Figure 4. Prerequisites for Metastatic Colonization

The ability of carcinoma cells to outgrow as lethal metastases appears to be dependent on three essential conditions. (A) The capacity to seed and maintain a population of cancer stem cells, which are competent to re-initiate tumor growth, appears to be an initial prerequisite for metastatic growth. Dormant DTCs also exhibit key cancer stem cell attributes that likely contribute to their prolonged persistence in a quiescent state and their ability to eventually spawn a metastatic colony. (B) Although cancer stem cells are endowed with the potential to re-initiate tumor growth, the proliferative expansion to an overt metastatic colony is dependent on the ability to contrive organ-specific colonization programs that allow these cells to thrive in a foreign tissue microenvironment. An array of organ-specific metastatic programs has been described in the literature but there is also evidence for the existence of colonization programs that confer multi-organ metastatic potential. (C) During many stages of metastatic growth, cancer cells depend on interactions with their microenvironmental niche and cross talk with various stromal cells, including endothelial cells, fibroblasts and cells of the innate and adaptive immune system. The ECM is also an important component of the niche and can be modified in ways that support metastatic colonization. In some cases the formation of a metastatic niche may actually precede the arrival of cancer cells, in what is referred to as a pre-metastatic niche. Selected niche interactions discussed in the text are depicted here.
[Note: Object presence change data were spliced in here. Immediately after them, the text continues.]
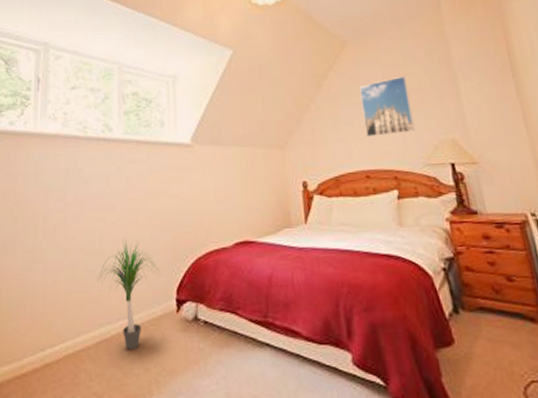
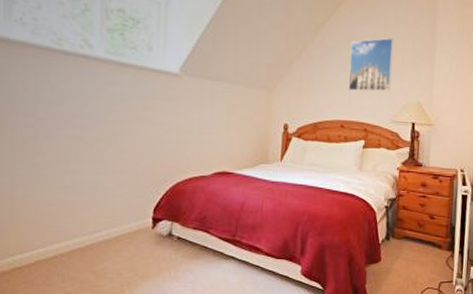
potted plant: present [97,238,161,350] -> none [72,159,139,258]

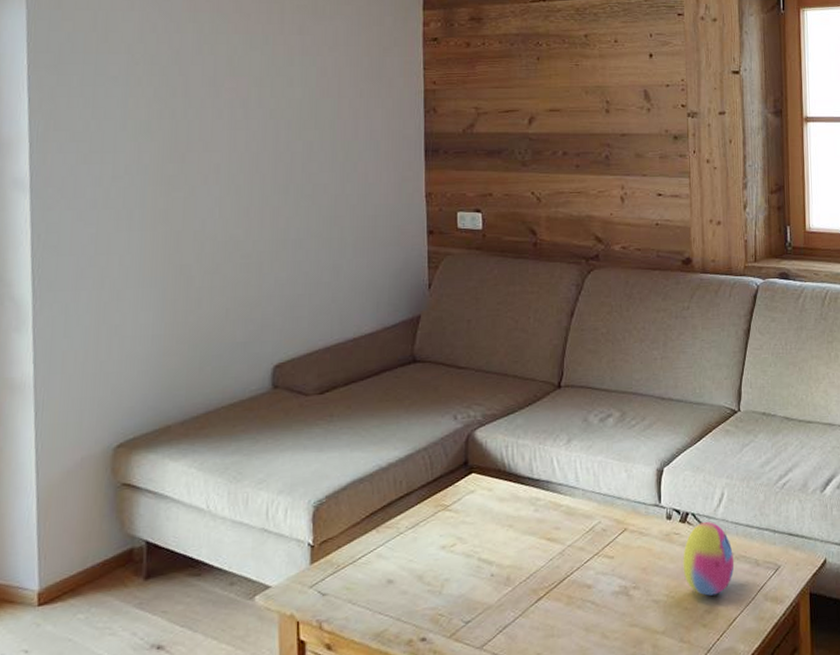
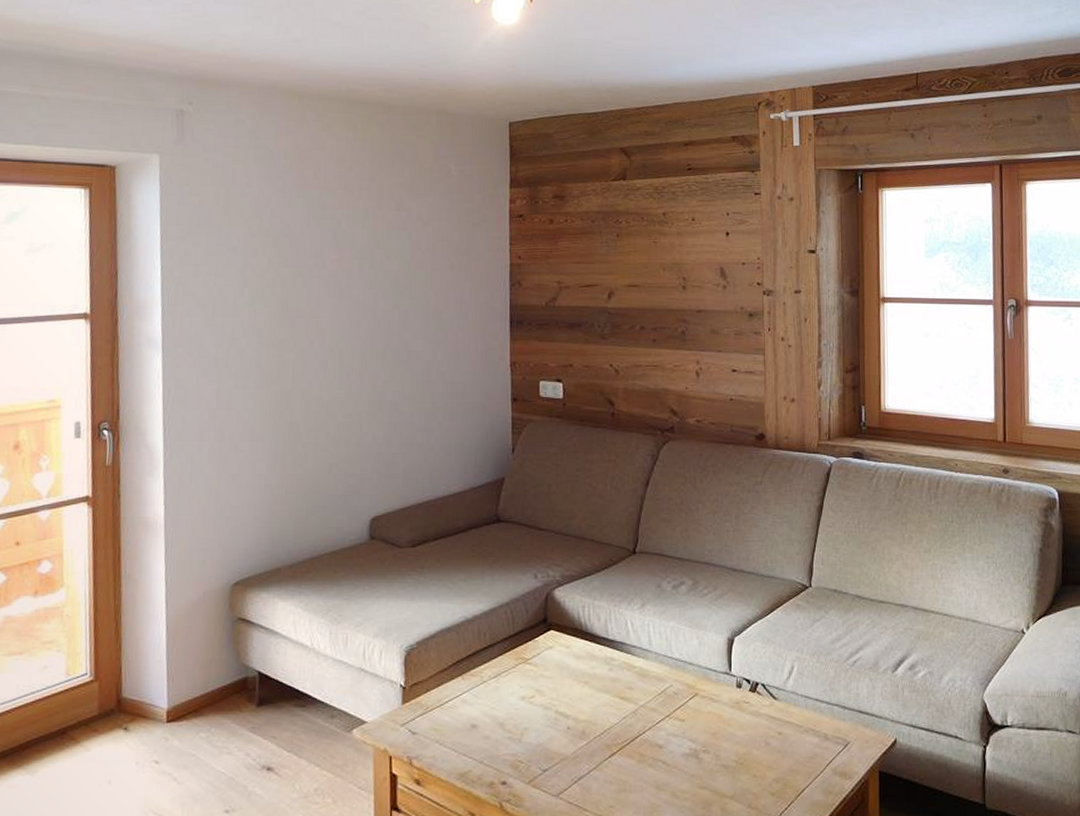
decorative egg: present [683,521,735,596] -> none [752,692,804,765]

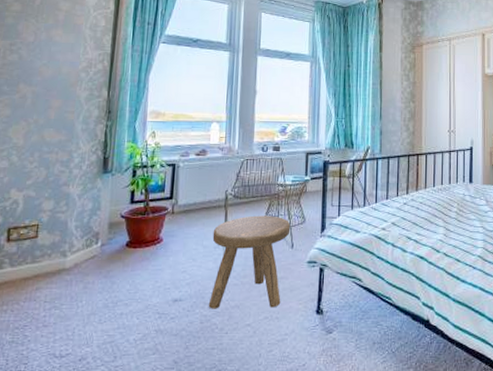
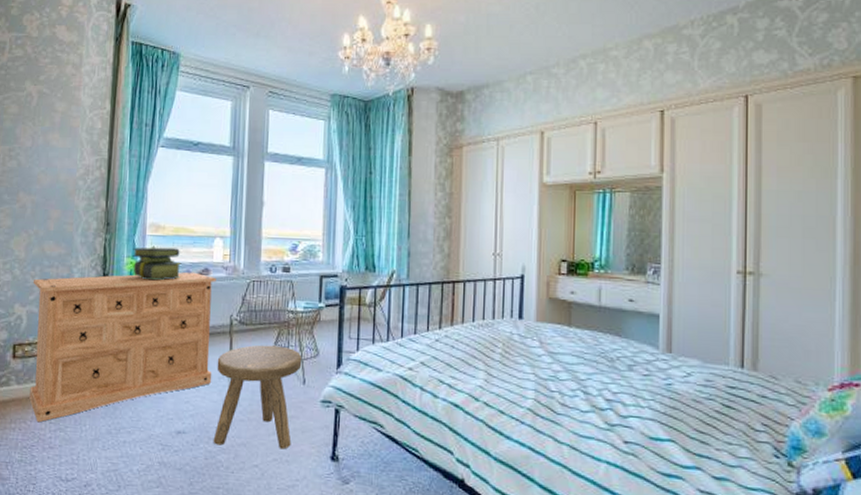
dresser: none [23,153,213,303] -> present [29,271,216,423]
stack of books: none [133,132,181,162] -> present [132,247,182,281]

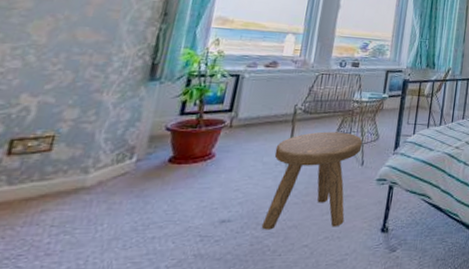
dresser: present [29,271,216,423] -> none [24,64,284,227]
stack of books: present [132,247,182,281] -> none [190,38,248,72]

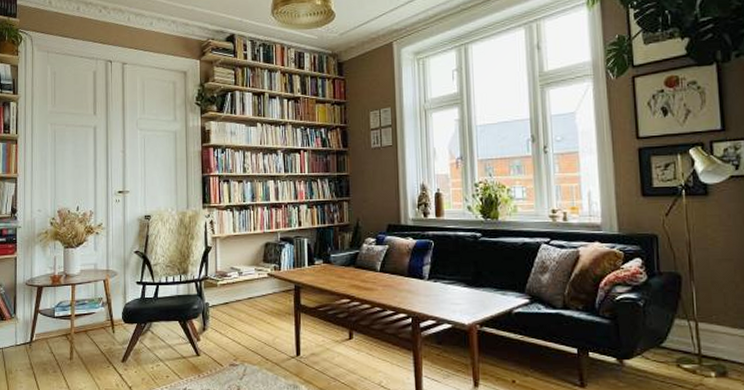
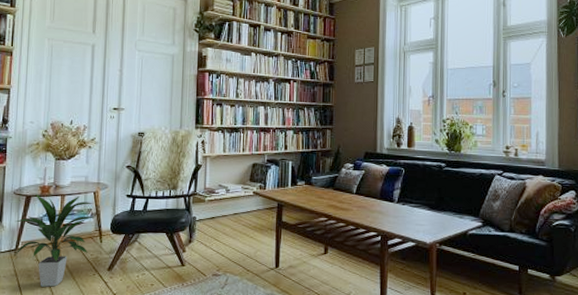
indoor plant: none [28,283,106,380] -> present [13,193,95,287]

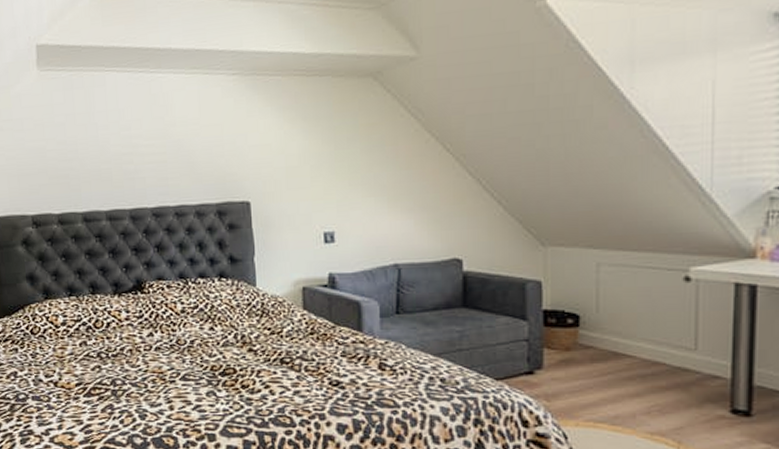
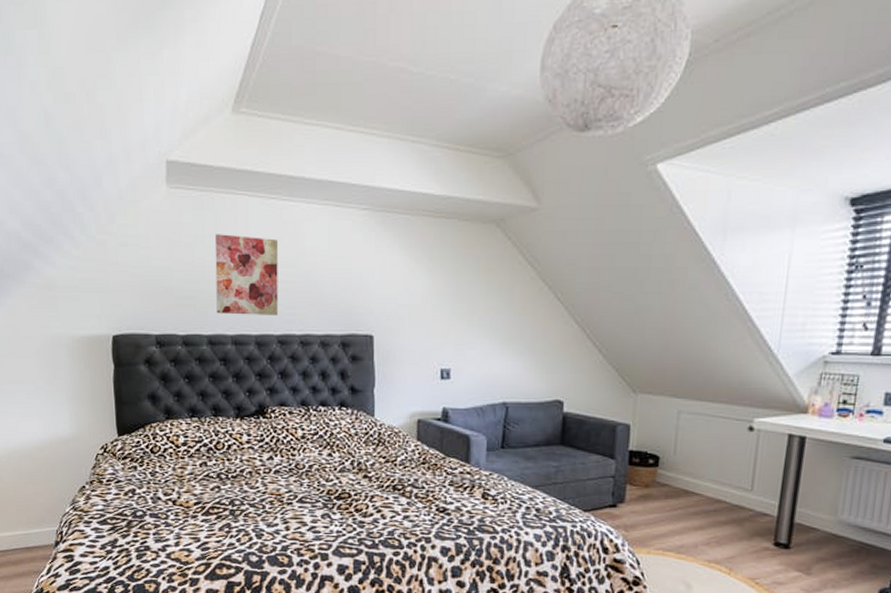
wall art: none [85,111,152,190] -> present [214,234,279,315]

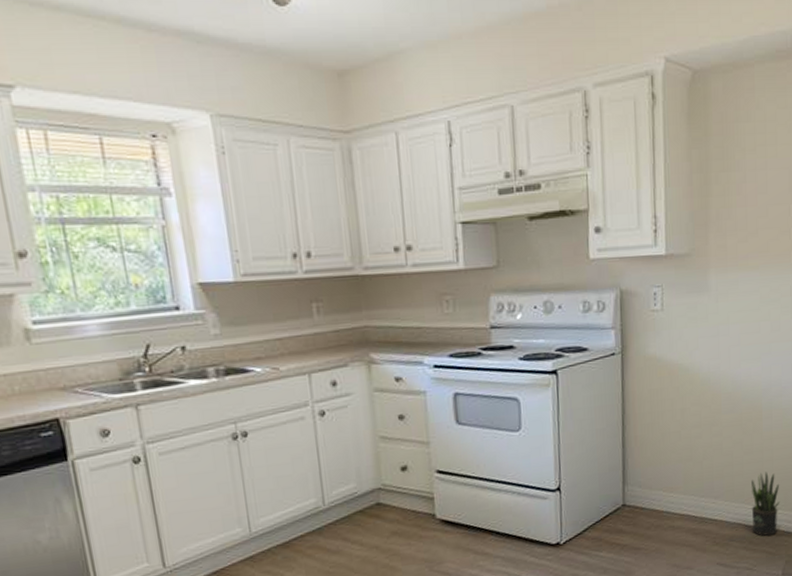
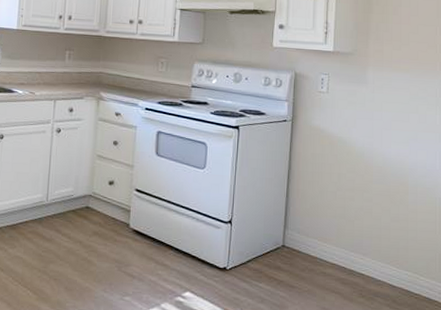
potted plant: present [751,471,780,536] -> none [395,240,423,298]

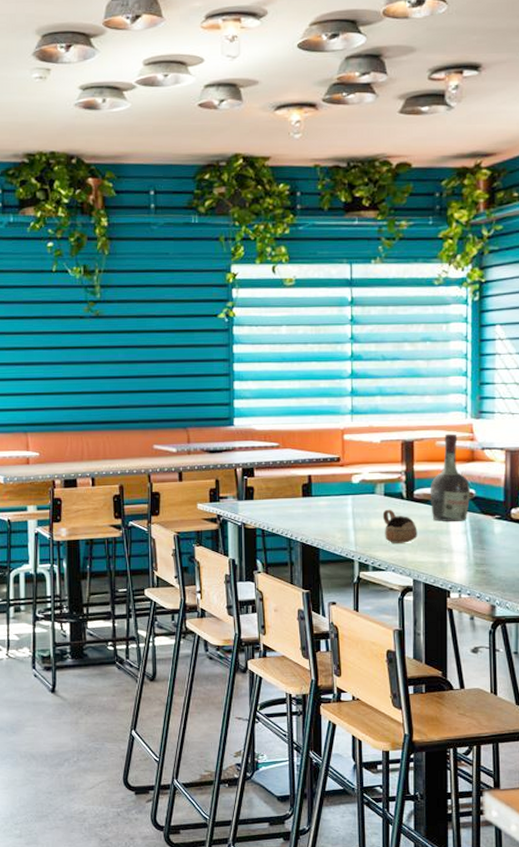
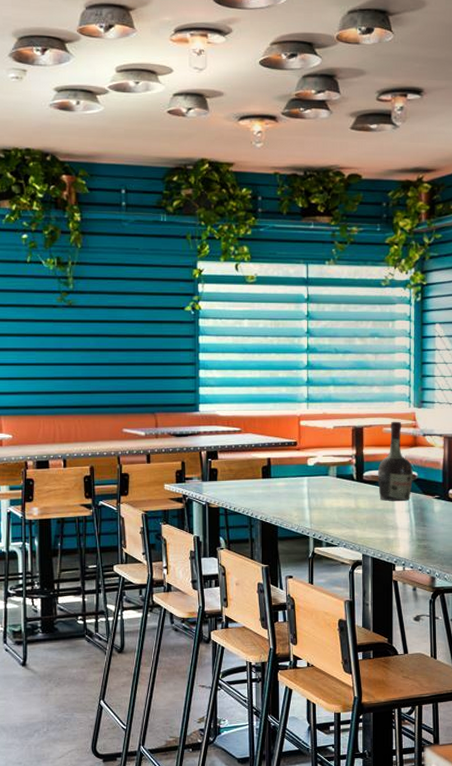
cup: present [382,509,417,543] -> none [335,489,366,521]

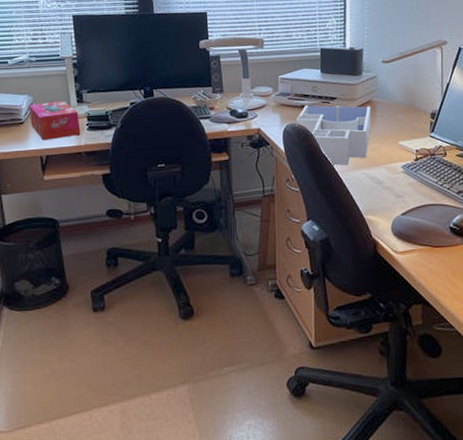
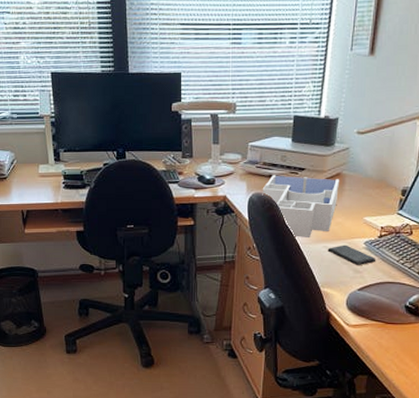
tissue box: present [29,100,81,141] -> none [11,158,57,196]
smartphone: none [366,170,416,190] -> present [327,245,376,265]

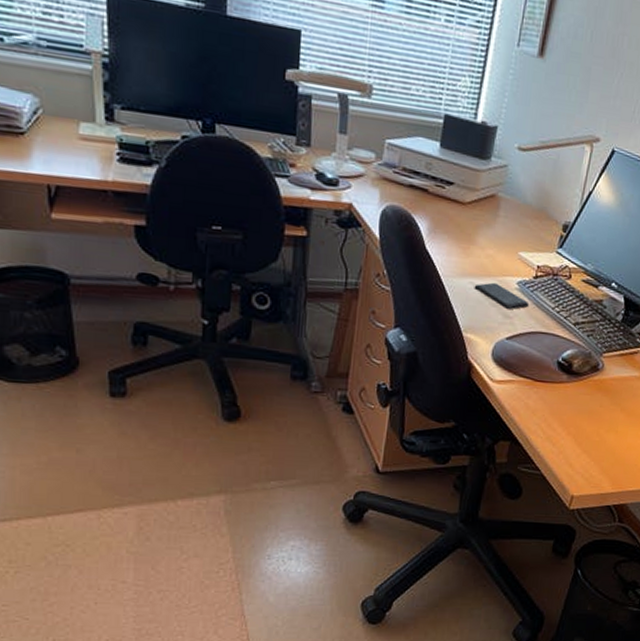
desk organizer: present [262,175,339,239] -> none [398,185,493,271]

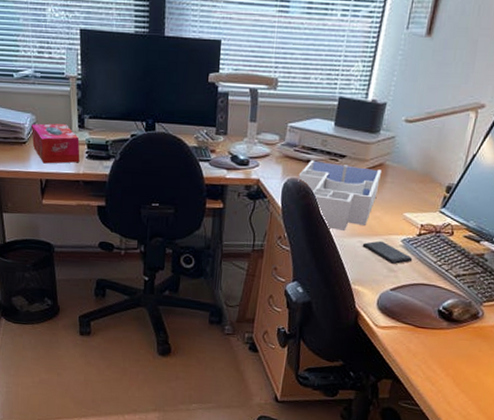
tissue box: none [33,109,108,167] -> present [31,123,80,164]
desk organizer: none [398,185,493,271] -> present [298,160,381,232]

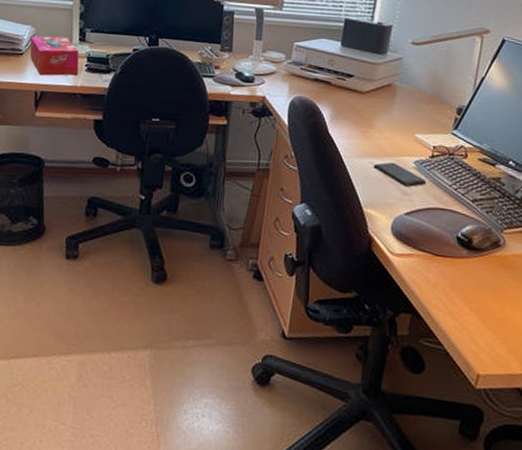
desk organizer: present [298,160,381,232] -> none [305,79,390,152]

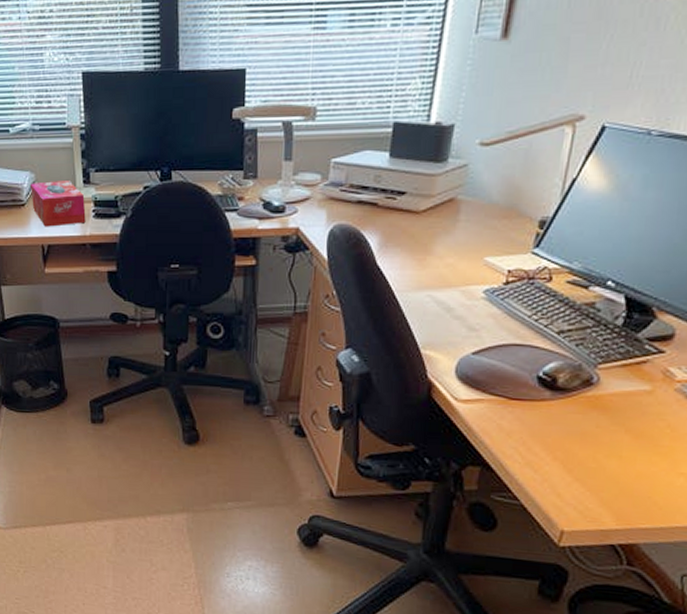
smartphone: present [373,162,427,187] -> none [432,293,500,321]

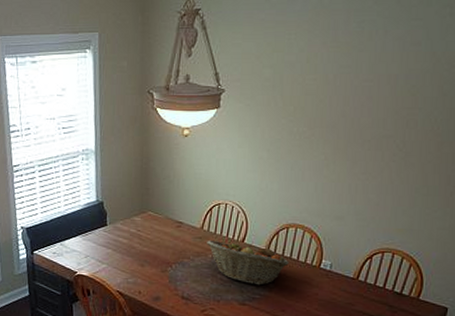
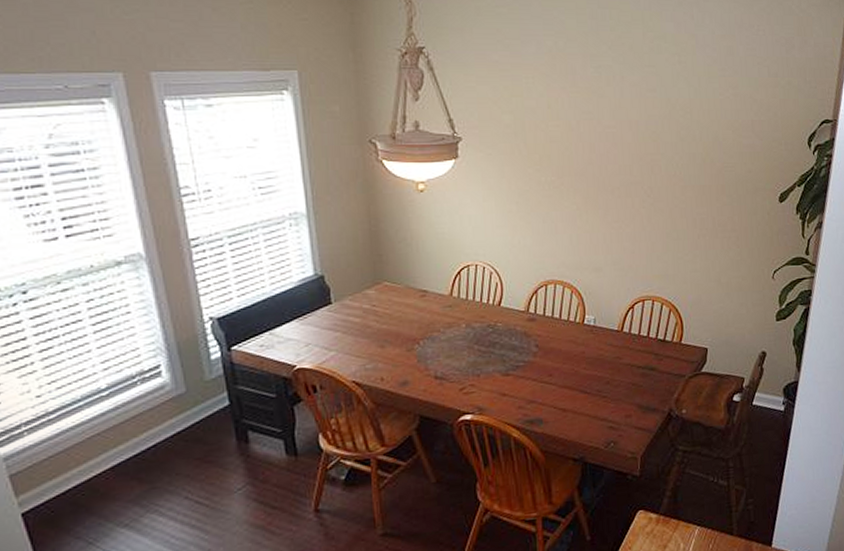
fruit basket: present [207,240,289,286] -> none [458,305,552,352]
Figure 5. Dynamics of Metastatic Evolution

The progression and evolution of metastatic disease is highly variable, manifesting in ways that must affect the kinetics of metastatic colonization. Four hypothetical alternative outcomes are presented here: (A) The dissemination of CTC clusters to distant sites may generate overt metastases with a relatively short latency, since such clusters are highly efficient at spawning metastatic growths. Their efficiency in forming metastases may derive from advantages during transit in the circulation or because they benefit from homotypic cell-cell interactions in a foreign tissue environment. (B) Solitary disseminated carcinoma cells that are adept at recruiting and establishing a supportive metastatic niche, or that are able to generate a microenvironmental niche themselves, may be able to better survive and initiate programs of proliferation. (C) While the dissemination of tumor-initiating cancer stem cells may be a prerequisite for metastasis, the generation and evolution of progeny that are well adapted to the local microenvironment could take many months or years. (D) At later stages of metastatic progression, other dynamics come into play, such as the exchange of metastatic cells clones between different metastatic lesions in the same patient. The biological and clinical impact of such transfer, however, remains to be firmly established.